Building a
company, the first question founders answer is hardly “what sector should we
conquer,” the quintessential question is always “what next.”
I am not sure
Steve Jobs was thinking the exact thing I am thinking when he decided to
rebrand Apple as Apple Inc, leaving behind Apple Computers. Apple was becoming
more of the conventional all-conquering American corporation, albeit with
disruptive innovation. Today, Apple has pivoted from just computers (though
their businesses are still in the technology market, but computers back in the
1990s were largely stereotyped as desktops) and now predominantly electronic/digital
products.
Apple has
lacked pure innovation in recent years, but part of it may be due to a narrow
scope in thought. Several companies are guilty of this same crime. I will give
you examples.
Why did
Facebook have to acquire WhatsApp and Instagram? I understand that they needed
to control the space they occupy. But, why didn’t Mark Zuckerberg think of ‘what
next’ like he did when starting the company? Why do you have to keep making
investments in the same industry just so you can kill yourself and others
innovating and just make more money?
I do not in
any way promote any organisation above another, but I love Amazon. Amazon and
Microsoft are the companies I can say have been truly innovating in the last
five years. Amazon really is the true innovator here. Whole Foods, Prime, AWS,
Amazon Go, KDP, e-commerce, DoorBot [I’m not sure this is still the name], and
more. The guys at Amazon are constantly thinking of ‘what next’ without
limiting the answer to the same industry they were founded. That is true
innovation.
Here in
Lagos, Nigeria, we have examples of companies who are literally stressing over
extra naira and forgetting what brought them to life was the question ‘what
next’. This is not a wakeup call or any negative write-up about these
incredible organisations, but I wished fewer players were going into the
taxi/okada/keke ride hunt! There are already enough hunters, let’s go for a
better and different hunt!
It took
Microsoft several years and billions of dollars to understand this act of
embracing true innovation. I hope companies do more to create more where none
existed. We should embrace pure innovations, not entering into a market when
others have done the work and you just want to have a share, and you say it’s
disruptive. The word ‘disruptive’ has even become jargon in startup dictionary.

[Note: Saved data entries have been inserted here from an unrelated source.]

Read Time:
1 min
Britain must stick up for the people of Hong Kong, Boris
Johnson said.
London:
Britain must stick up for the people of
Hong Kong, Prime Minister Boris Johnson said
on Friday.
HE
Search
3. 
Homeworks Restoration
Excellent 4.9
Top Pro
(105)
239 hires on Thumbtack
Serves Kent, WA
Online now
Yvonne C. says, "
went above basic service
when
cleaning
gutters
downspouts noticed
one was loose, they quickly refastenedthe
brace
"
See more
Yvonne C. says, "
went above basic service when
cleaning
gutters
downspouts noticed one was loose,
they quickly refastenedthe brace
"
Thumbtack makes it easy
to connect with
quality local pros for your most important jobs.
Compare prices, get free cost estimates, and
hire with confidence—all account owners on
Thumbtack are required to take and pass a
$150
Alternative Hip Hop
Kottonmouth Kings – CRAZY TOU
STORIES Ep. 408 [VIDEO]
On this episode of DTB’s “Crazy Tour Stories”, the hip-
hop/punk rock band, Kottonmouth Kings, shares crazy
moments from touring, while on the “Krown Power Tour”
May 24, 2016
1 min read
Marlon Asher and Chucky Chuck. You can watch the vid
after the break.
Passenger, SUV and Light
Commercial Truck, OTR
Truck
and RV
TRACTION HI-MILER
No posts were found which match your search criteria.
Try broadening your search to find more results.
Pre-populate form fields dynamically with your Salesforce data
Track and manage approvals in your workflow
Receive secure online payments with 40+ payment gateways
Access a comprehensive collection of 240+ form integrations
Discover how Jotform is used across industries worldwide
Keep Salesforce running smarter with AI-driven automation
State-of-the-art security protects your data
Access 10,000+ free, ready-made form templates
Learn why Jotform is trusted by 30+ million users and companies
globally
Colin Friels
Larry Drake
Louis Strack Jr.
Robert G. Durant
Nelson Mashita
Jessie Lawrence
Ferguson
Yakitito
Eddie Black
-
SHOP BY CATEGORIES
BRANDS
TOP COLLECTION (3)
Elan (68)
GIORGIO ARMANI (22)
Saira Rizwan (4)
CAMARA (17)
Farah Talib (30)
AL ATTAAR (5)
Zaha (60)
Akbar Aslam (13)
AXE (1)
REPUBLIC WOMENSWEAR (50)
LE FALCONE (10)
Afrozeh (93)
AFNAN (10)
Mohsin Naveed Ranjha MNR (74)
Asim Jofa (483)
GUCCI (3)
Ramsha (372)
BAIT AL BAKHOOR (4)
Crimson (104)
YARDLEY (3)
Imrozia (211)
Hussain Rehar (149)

Every startup uses it – we are disrupting this and building the next big that.
Uber and
Airbnb are more examples. While Airbnb has been focused more on creating
experiences for the consumer (which is the true reason for founding the company
and such transcends industries), Uber has been exerting all energy on ride
hailing and movement – taxi, Eats, air transport, etc. Personally, I think
Airbnb will be more valuable than Uber in the long term. Nonetheless, I wished
both companies are sponsoring autonomous driving in some way. I wish they were
invested in incredible establishments like Beyond Meat and all those truly
innovative organisations that are pushing the human race forward.
Hopefully,
when you become a senior executive at a banking firm, you can lead the bank
into investing heavily in solar energy replacing all forms of domestic energy.
I hope you
can see the world and how it is with all of its opportunities, not just the
space you occupy.
Hegel said "To be independent of public opinion is the first formal condition of achieving anything great or rational." Be independent of what everyone says is the next. Curate your own next thing.